DEV Community

Cover image for Little drops on C# Interview questions- Value Types x Reference Types
Ynoa Pedro
Ynoa Pedro

Posted on • Edited on

Little drops on C# Interview questions- Value Types x Reference Types

Little drops on C# Interview Questions series
The intention behind this series is to answer with a little bit of context or examples of some of most commons C# interview questions.

Types on .NET

The values on C# are treated in two different types, value types or reference types.

Value types

On value types, the data is stored within its memory allocation on the stack(More on this on the first post of the series). This means that if you assign this to another variable the value is copied and both will work independently.

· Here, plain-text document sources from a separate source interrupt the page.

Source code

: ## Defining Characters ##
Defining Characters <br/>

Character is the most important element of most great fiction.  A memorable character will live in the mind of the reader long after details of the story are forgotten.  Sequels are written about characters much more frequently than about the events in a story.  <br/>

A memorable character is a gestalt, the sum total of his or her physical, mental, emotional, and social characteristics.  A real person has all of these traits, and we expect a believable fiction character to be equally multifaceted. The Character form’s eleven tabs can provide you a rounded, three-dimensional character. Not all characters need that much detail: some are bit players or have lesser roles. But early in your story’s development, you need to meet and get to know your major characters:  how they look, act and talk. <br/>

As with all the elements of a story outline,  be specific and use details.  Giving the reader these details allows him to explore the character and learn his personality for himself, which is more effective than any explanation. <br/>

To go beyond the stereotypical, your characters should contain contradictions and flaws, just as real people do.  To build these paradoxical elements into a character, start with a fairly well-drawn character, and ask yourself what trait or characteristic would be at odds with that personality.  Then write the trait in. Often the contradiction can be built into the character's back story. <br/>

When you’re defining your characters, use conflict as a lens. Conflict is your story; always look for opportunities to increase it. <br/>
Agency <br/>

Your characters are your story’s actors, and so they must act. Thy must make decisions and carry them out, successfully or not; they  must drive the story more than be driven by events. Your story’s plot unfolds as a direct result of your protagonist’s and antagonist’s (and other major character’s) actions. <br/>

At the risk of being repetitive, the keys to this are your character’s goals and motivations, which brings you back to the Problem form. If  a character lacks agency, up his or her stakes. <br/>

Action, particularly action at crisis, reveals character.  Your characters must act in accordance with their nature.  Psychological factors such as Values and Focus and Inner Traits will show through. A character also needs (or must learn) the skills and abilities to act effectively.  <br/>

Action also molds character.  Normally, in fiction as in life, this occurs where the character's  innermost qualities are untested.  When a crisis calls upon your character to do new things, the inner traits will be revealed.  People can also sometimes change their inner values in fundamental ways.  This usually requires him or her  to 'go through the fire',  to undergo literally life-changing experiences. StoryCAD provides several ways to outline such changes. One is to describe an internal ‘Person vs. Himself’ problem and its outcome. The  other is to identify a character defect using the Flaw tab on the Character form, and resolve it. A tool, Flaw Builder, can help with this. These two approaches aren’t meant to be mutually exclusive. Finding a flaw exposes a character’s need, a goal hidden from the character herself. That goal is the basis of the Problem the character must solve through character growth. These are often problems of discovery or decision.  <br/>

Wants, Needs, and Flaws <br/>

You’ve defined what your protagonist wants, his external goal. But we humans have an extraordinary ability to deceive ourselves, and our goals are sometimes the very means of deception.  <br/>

Some examples of value types are basically primitive types, structures, or enums.

Reference types

On the other hand, reference types held only a pointer to another memory location that holds the data.
Reference types are stored on the Heap which means that the value is available at runtime so when you copy a reference type it only creates another variable which knows the memory address of the actual data allowing it to be targeted by the Garbage collector(more on this later)

Disclaimer

Some Value types can be boxed, or written on top level new C# syntax, this will make value types be stored on Heap. Some more info on this you can find on this amazing video by Nick Chapsas -
https://www.youtube.com/watch?v=jONSIhMST9E&t=185s, also on my next learning post will talk more about boxing and unboxing operations

Some examples of reference types can be arrays, objects, classes.

Wrapping up

Alt Text
Value types are passed by copy and reference types are by? Duh reference. It's like when I copy a value type I'll have two variables holding ice creams and reference types its one ice cream but two variables know where the ice cream is.